▸ **DATA EXTRACT**
↓
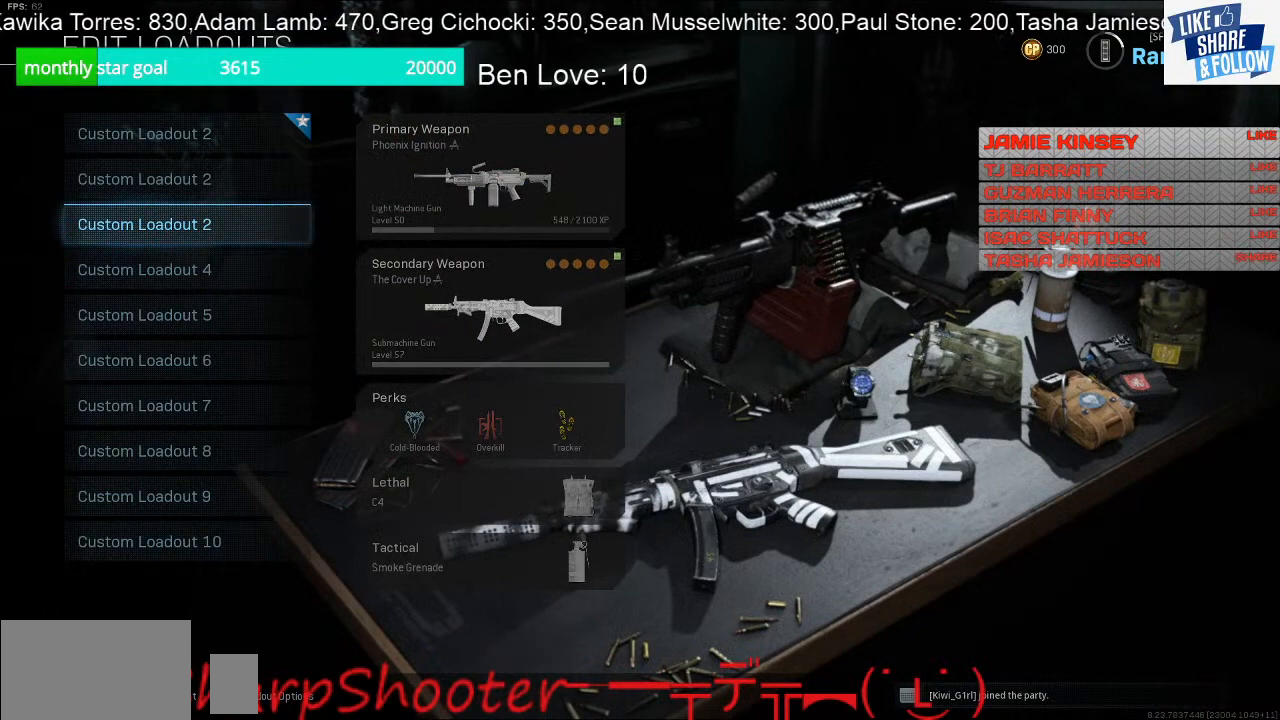
{"buttons": [], "left_stick": "center", "right_stick": "center", "events": []}
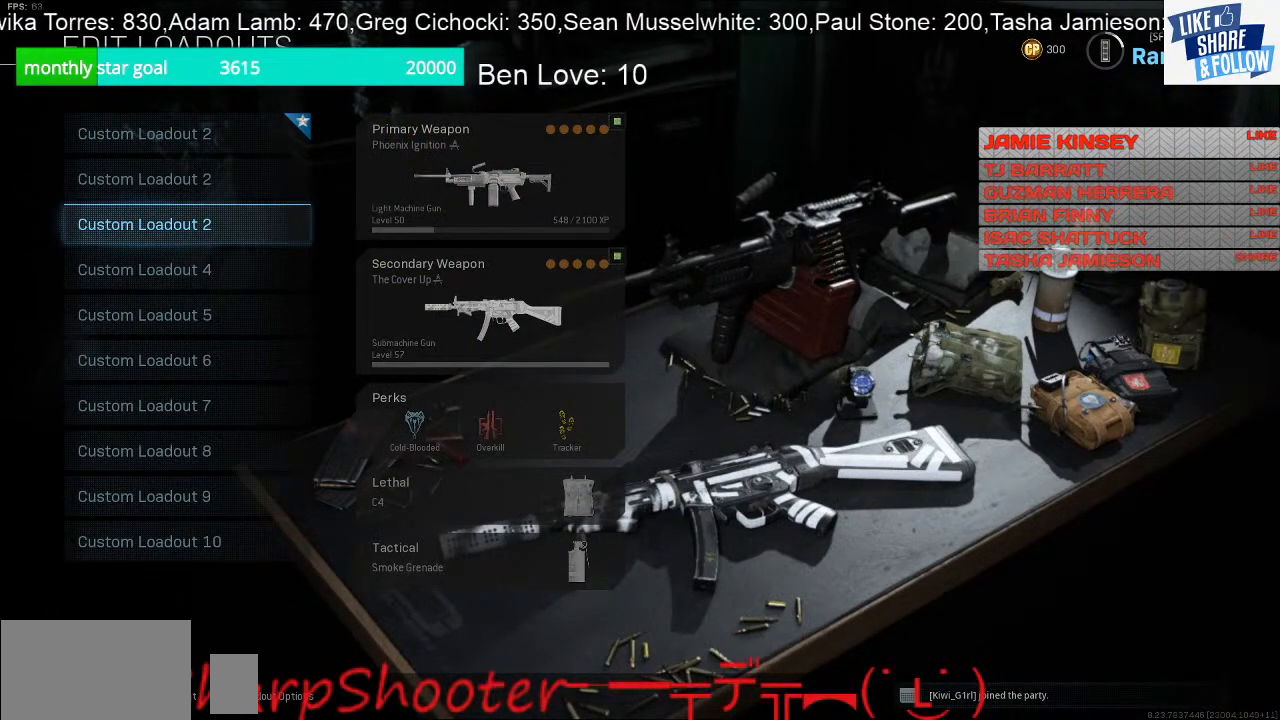
{"buttons": [], "left_stick": "center", "right_stick": "center", "events": []}
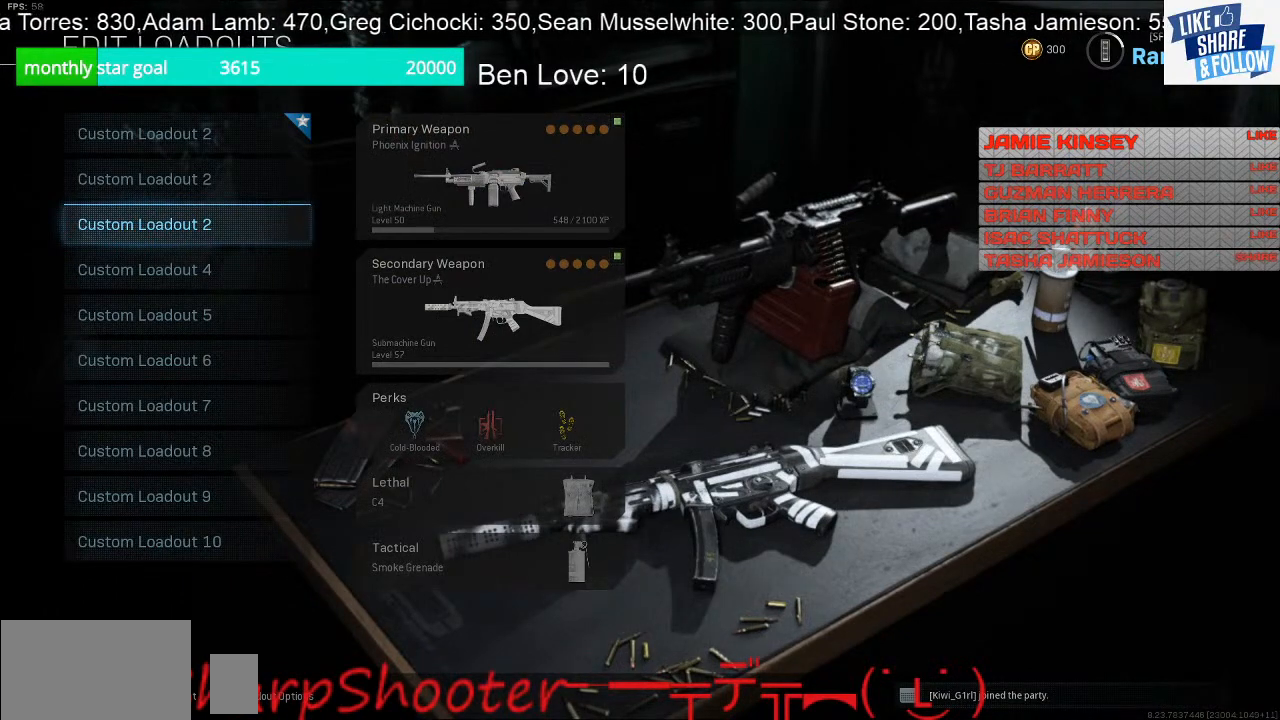
{"buttons": ["TRIANGLE"], "left_stick": "center", "right_stick": "center", "events": [[367, "TRIANGLE", "down"]]}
↑
▸ **YOUR GOAL**
The expected output is the full material above, unaltered, with pictures removed.

▸ **ANSWER FOR THE TASK**
{"buttons": [], "left_stick": "center", "right_stick": "center", "events": []}
{"buttons": [], "left_stick": "center", "right_stick": "center", "events": []}
{"buttons": ["TRIANGLE"], "left_stick": "center", "right_stick": "center", "events": [[367, "TRIANGLE", "down"]]}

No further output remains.